Developers court the Court
by Peter Mac In the run-up to the 2000 Olympics, Sydney developers are being increasingly seen as able to ride rough-shod over the interests of others. Much of the current rash of development has been contested at local government level, but has been upheld on appeal to the NSW Land and Environment Court. The head of the NSW Local Government Association, Peter Woods, has seriously questioned the ability and right of the Court to make judgements based not on law but on the merits of the case as determined by a single judge or assessor. The Land and Environment Court deals with disputes arising from applications for development, and frequently plays a key role in determining the future of multi-million dollar construction projects. In recent years many of its decisions have attracted strong criticism from resident and conservation organisations for decisions favouring developers*. In the past the Local Government Association has also criticised the State Government for previous attempts to remove the proportional representation system of Local Government elections, to replace mayors with non-elected managers, and to peg local government rates while increasing State Government rates and taxes.
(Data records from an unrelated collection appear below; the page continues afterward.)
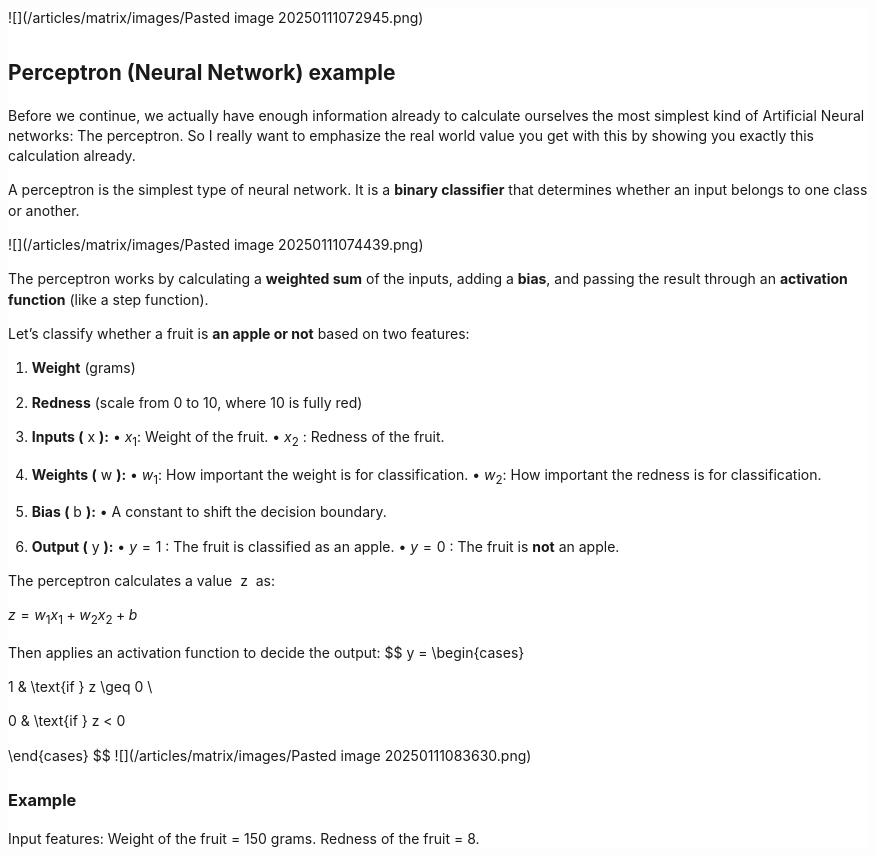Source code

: ![](/articles/matrix/images/Pasted image 20250111072945.png)


## Perceptron (Neural Network) example

Before we continue, we actually have enough information already to calculate ourselves the most simplest kind of Artificial Neural networks: The perceptron. So I really want to emphasize the real world value you get with this by showing you exactly this calculation already.

A perceptron is the simplest type of neural network. It is a **binary classifier** that determines whether an input belongs to one class or another. 

![](/articles/matrix/images/Pasted image 20250111074439.png)

The perceptron works by calculating a **weighted sum** of the inputs, adding a **bias**, and passing the result through an **activation function** (like a step function).

Let’s classify whether a fruit is **an apple or not** based on two features:

1. **Weight** (grams)

2. **Redness** (scale from 0 to 10, where 10 is fully red)

1. **Inputs (** x **):**
• $x_1$: Weight of the fruit.
• $x_2$ : Redness of the fruit.

2. **Weights (** w **):**
• $w_1$: How important the weight is for classification.
• $w_2$: How important the redness is for classification.

3. **Bias (** b **):**
• A constant to shift the decision boundary.

4. **Output (** y **):**
• $y = 1$ : The fruit is classified as an apple.
• $y = 0$ : The fruit is **not** an apple.

The perceptron calculates a value  z  as:

$z = w_1 x_1 + w_2 x_2 + b$

Then applies an activation function to decide the output:
$$
y = \begin{cases}

1 & \text{if }  z \geq 0 \\

0 & \text{if }  z < 0

\end{cases}
$$
![](/articles/matrix/images/Pasted image 20250111083630.png)

### Example

Input features:
Weight of the fruit = 150 grams.
Redness of the fruit = 8.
Mayor of North Sydney Benia McCaffery last week described the Court as "so pro-development it's not funny". She pointed to a case where the Court had given a favourable decision despite the fact that the application failed to meet nine separate areas of council planning regulations. Councillor Woods also referred to a case where one Court assessor had criticised a Council for permitting an ugly waterfront development to proceed, only to be told that it had actually been rejected by the Council but approved on appeal by the Court. He noted: "It's appalling that you have one character sitting up there thinking they know an area better than nine or 12 elected representatives of the people.... "They are far less qualified to be making decisions on merit than councillors and their communities respectively." The NSW Attorney-General Jeff Shaw has been approached by the NSW Local Government Association to review the Court's processes, although the State Government has itself been criticised as having a pro-development stance.
* * **See, for example, the article on the Manly Dam Catchment Area in last week's Guardian).